WASHINGTON – Transit systems across Maryland, Virginia and the District will miss out on $8.9 million in federal funding because the region has failed for years to set up an adequate safety oversight program for Metro.
On Friday, the Federal Transit Administration followed through on threats to hold back 5 percent of all transit funding for D.C., Maryland and Virginia if a new Metro Safety Commission was not established by Thursday, a threat made last year by Obama administration Transportation Secretary Anthony Foxx.
The commission was first promised in 2010 after a deadly 2009 Red Line crash exposed major issues with the old Tri-State Oversight Committee. That group had no enforcement power and got bogged down in regional disputes. The issues again were a focus when Carol Glover died on a smoke-filled Yellow Line train years later. That incident and other findings eventually led to the Federal Transit Administration taking over temporary safety oversight for the system until the safety commission could be established.
The region agreed on the language for the commission last summer, the D.C. Council passed the bill on Dec. 20, and Mayor Muriel Bowser signed the bill on Friday.
Glad to be the first jurisdiction to sign the Metro Safety Commission Compact, an important step in improving safety in the region pic.twitter.com/qG1sdvHj2R
— Phil Mendelson (@ChmnMendelson) February 10, 2017
But regional leaders had always said this week’s deadline would not be met due to the schedules of the Maryland and Virginia legislatures.
What local transit agencies stand to lose
The money withheld over coming months adds up to $5.2 million for Metro, the Maryland Transit Administration’s operations in the immediate D.C. area, and the Potomac and Rappahannock Transportation Commission (PRTC) in Virginia.
“Federal formula dollars support Metro’s capital program, which is critical to the safety and maintenance of train and bus service,” Metro spokesman Dan Stessel said in an email. “We will work closely with the funding jurisdictions to determine how best to make up the difference to avoid reducing safety or reliability projects.”
On Thursday, Metro General Manager Paul Wiedefeld said he had briefly talked with new U.S. Transportation Secretary Elaine Chao at an event and said that she had expressed significant interest in Metro.
He said he hoped to have a formal meeting with her soon.
Maryland’s MTA will lose more than $2 million more for commuter bus and other services across the rest of the state.
In Virginia, transit agencies in Richmond, Roanoke and Virginia Beach will miss out on funds. Smaller areas in Maryland and Virginia lose out on money through statewide apportionments.
Chris Smith, with Virginia Department of Rail and Public Transportation, said many of the statewide funds are paid out on an annual basis, so the local transportation agencies in Fredericksburg, Winchester and elsewhere may be able to avoid significant impacts in the short-term. Since the state was only notified of the decision this morning, they are still working to figure out the complete impact.

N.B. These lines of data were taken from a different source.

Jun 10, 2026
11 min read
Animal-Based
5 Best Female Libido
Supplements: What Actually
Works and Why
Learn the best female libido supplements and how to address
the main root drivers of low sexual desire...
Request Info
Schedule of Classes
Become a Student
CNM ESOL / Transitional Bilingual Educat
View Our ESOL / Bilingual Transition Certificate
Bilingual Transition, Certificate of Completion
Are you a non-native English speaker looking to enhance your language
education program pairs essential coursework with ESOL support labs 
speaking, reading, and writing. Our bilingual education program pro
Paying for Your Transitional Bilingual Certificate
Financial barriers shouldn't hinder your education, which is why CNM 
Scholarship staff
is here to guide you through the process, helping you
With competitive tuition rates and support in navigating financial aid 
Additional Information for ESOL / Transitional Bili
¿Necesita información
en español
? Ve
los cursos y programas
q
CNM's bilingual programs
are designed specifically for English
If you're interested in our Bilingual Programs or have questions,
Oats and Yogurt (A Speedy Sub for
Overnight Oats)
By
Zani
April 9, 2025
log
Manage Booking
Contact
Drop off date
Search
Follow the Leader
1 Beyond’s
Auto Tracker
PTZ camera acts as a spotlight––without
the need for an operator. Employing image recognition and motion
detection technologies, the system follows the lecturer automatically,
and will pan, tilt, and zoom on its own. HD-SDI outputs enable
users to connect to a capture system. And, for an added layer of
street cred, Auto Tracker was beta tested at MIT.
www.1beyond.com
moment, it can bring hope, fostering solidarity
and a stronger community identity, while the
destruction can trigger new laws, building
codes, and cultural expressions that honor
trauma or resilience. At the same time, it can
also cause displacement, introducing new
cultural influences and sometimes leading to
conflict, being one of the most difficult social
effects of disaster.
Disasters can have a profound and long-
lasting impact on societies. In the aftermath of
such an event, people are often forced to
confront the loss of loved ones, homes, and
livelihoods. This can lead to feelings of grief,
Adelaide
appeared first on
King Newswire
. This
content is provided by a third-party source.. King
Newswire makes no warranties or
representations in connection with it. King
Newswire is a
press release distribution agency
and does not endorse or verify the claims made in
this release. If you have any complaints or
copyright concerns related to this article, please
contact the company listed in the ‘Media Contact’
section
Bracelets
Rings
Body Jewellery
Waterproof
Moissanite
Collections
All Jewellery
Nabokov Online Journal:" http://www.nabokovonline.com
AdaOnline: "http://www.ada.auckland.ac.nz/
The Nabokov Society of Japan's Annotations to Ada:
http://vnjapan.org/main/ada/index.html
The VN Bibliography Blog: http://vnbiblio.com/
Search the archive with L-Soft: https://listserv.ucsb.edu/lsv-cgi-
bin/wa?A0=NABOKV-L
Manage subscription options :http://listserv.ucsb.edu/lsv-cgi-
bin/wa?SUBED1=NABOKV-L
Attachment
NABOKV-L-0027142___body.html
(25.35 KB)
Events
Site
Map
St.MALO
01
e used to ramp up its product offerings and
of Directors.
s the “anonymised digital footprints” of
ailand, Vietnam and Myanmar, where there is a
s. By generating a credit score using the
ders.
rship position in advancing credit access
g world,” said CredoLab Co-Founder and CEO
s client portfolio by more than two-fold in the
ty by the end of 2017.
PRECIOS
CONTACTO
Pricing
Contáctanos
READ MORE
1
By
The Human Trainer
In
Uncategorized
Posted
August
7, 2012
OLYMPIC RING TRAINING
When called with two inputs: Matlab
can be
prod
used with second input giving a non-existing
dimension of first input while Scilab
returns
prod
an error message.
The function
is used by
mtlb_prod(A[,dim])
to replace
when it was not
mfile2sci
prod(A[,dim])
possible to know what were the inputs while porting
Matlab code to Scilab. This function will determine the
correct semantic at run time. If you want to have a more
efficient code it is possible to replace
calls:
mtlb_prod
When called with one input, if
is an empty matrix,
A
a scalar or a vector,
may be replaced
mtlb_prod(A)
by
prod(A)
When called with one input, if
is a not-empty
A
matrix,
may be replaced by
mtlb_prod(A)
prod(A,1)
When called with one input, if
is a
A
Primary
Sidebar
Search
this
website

The Federal Transit Administration said the funds would only be paid out when the new Metro Safety Commission is set up and certified. That requires not just the expected passage of the bills to establish the commission in Maryland and Virginia in coming weeks, but also approval from Congress for the interstate compact.
Smith said the Federal Transit Administration has been consulted throughout the process, so the region expects the commission will be certified as meeting federal requirements shortly after Congress approves it. The region would then have to hire staff and get the commission actually up and running which could take a few more months.